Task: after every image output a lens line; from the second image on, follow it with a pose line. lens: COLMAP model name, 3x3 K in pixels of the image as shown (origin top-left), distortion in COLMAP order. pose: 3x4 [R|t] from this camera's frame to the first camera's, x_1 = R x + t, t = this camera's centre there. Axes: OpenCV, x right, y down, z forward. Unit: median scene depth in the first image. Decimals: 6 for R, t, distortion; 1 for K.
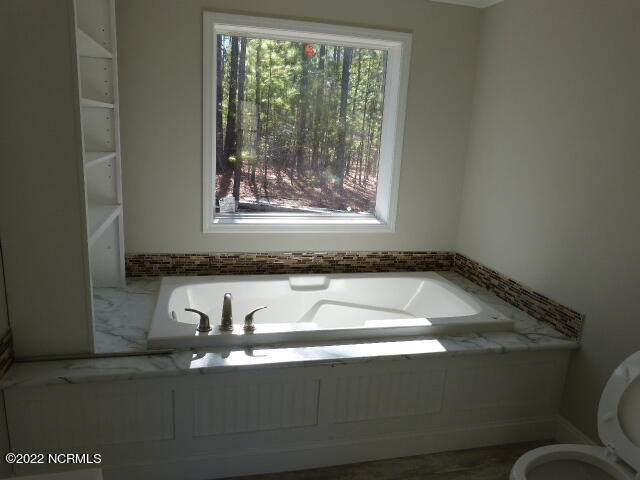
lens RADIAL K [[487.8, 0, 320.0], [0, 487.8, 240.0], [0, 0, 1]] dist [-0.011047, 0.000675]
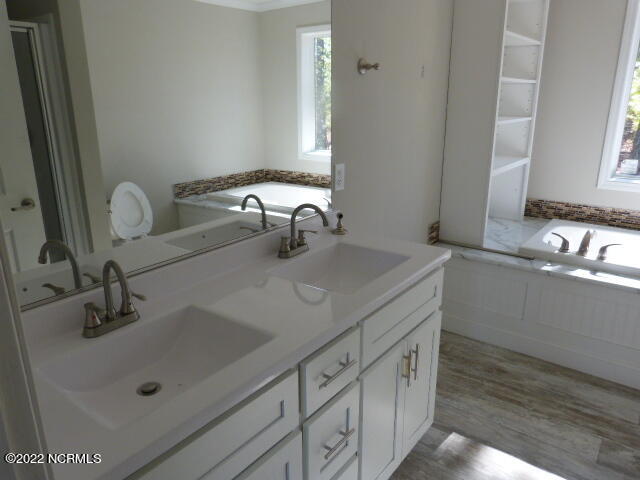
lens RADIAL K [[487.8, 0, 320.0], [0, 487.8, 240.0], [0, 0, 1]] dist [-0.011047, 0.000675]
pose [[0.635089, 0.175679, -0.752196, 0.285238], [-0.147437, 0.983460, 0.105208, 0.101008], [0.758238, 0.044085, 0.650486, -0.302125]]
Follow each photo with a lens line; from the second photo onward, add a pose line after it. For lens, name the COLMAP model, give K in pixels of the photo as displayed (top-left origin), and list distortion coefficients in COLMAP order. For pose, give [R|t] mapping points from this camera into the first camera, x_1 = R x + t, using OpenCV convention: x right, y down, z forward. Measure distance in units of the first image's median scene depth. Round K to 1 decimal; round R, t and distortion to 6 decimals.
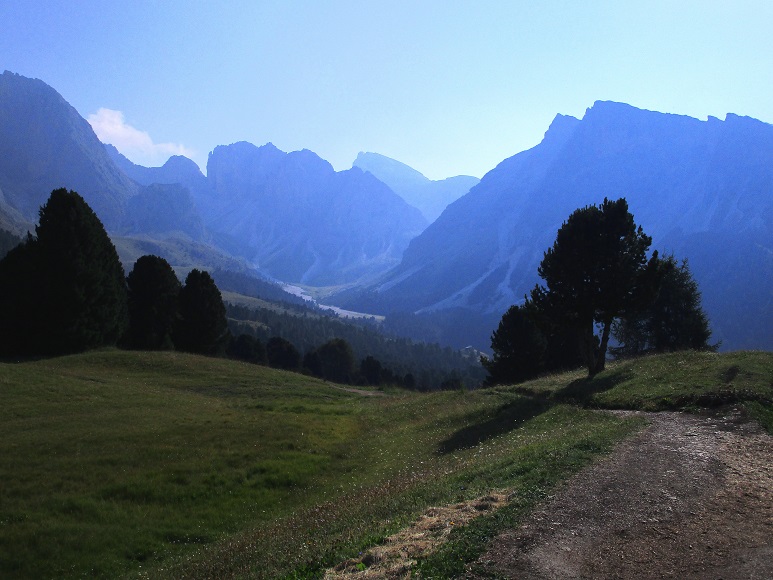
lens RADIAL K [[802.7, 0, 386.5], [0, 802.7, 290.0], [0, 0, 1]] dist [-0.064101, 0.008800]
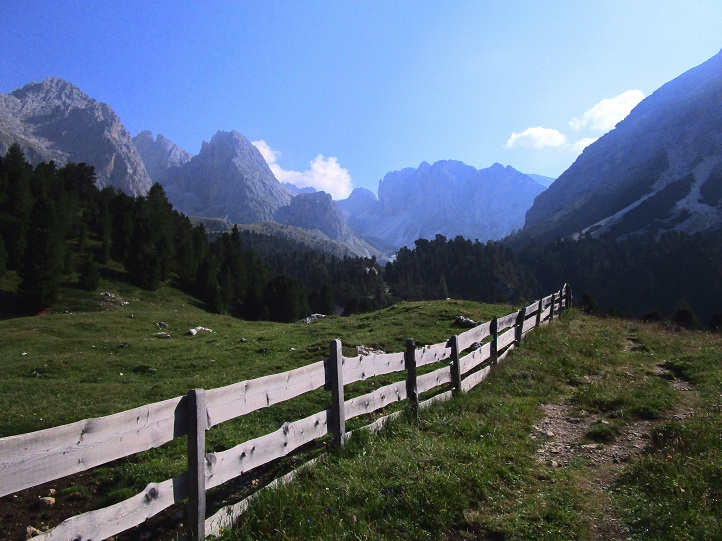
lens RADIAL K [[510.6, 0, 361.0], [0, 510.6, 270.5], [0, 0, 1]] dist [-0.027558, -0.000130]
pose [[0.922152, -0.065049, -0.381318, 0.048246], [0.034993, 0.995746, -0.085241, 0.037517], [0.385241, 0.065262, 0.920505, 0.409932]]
● ● ● ● ● ● ●
Task description – Reproduce every line of the material precisely, omitting its pictures.

Reply –
Task: after every image output a lens line; from the second image on, follow it with a pose line. lens: COLMAP model name, 3x3 K in pixels of the image as shown (origin top-left), distortion in COLMAP order. pose: 3x4 [R|t] from this camera's frame to the first camera's, x_1 = R x + t, t = this camera's centre there. Axes: OpenCV, x right, y down, z forward. Unit: median scene depth in the first image. Decimals: 6 for R, t, distortion; 1 for K.
lens RADIAL K [[487.8, 0, 320.0], [0, 487.8, 240.0], [0, 0, 1]] dist [-0.011047, 0.000675]
lens RADIAL K [[487.8, 0, 320.0], [0, 487.8, 240.0], [0, 0, 1]] dist [-0.011047, 0.000675]
pose [[0.635089, 0.175679, -0.752196, 0.285238], [-0.147437, 0.983460, 0.105208, 0.101008], [0.758238, 0.044085, 0.650486, -0.302125]]
Follow each photo with a lens line; from the second photo onward, add a pose line after it. For lens, name the COLMAP model, give K in pixels of the photo as displayed (top-left origin), and list distortion coefficients in COLMAP order. For pose, give [R|t] mapping points from this camera into the first camera, x_1 = R x + t, using OpenCV convention: x right, y down, z forward. Measure distance in units of the first image's median scene depth. Round K to 1 decimal; round R, t and distortion to 6 decimals.
lens RADIAL K [[802.7, 0, 386.5], [0, 802.7, 290.0], [0, 0, 1]] dist [-0.064101, 0.008800]
lens RADIAL K [[510.6, 0, 361.0], [0, 510.6, 270.5], [0, 0, 1]] dist [-0.027558, -0.000130]
pose [[0.922152, -0.065049, -0.381318, 0.048246], [0.034993, 0.995746, -0.085241, 0.037517], [0.385241, 0.065262, 0.920505, 0.409932]]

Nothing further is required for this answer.